Le secteur obligataire domine la tokenisation
À l'intérieur du marché alimentaire RWA (Real World Asset), la dette tokenisée est de loin l'élément le plus pertinent, comme le montre l'image ci-jointe.


Le obligations ils en valent la peine 16,631 milliards de dollars de capitalisation active répartis sur 171 actifs différents. Viennent ensuite les métaux précieux avec 6,078 milliards de dollars et le crédit privé avec 4,134 milliards de dollars. Les actions cotées représentent 4.213 actifs enregistrés, mais ne valent au total que 2,126 milliards de dollars.

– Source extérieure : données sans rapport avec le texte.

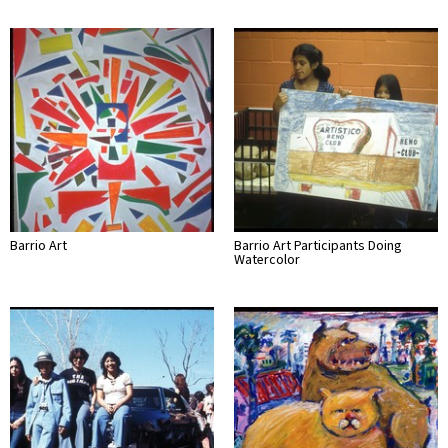
Barrio Art
Barrio Art Participants Doing
Watercolor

Le capital est redistribué au sein du secteur obligataire
L'actif total des fonds de dette publique américaine tokenisés a chuté de 1,56 % en 30 jours à 15,92 milliards de dollars. Toutefois, cette baisse cache des déplacements de capitaux très importants entre les différents produits.


Arbre de sagesse a levé 455,69 millions de dollars sur la même période et le fonds européen eurSAFO de Spiko en a attiré 227,14 millions. En revanche, le produit USYC de Circle a subi des rachats de 324,15 millions de dollars. Le fonds institutionnel BUIDL-I de BlackRock a perdu 237,5 millions de dollars et Superstate, 155,59 millions de dollars. Le capital ne quitte donc pas le secteur, il change d'émetteur.

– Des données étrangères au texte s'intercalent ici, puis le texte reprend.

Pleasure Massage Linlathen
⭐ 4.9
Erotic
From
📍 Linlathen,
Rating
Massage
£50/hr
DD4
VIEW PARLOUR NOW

Les obligations tokenisées restent aussi fermes que les obligations traditionnelles
UN'lien traditionnel il reste en compte-titres jusqu'à l'échéance ou la vente. Une obligation symbolique devrait plutôt pouvoir être utilisée comme garantie pour un emprunt ou négociée sur des plateformes. C’est la raison technique pour laquelle la dette est émise sur la blockchain.
Les chiffres indiquent qu’en pratique, presque personne ne le fait. Sur les 16,631 milliards de dollars d'obligations symboliques, seulement 769,78 millions de dollars sont ainsi utilisés, soit 4,6% du total. Le fonds BUIDL de BlackRock s'arrête à 0,64% et l'iBENJI de Franklin Templeton n'enregistre aucune utilité.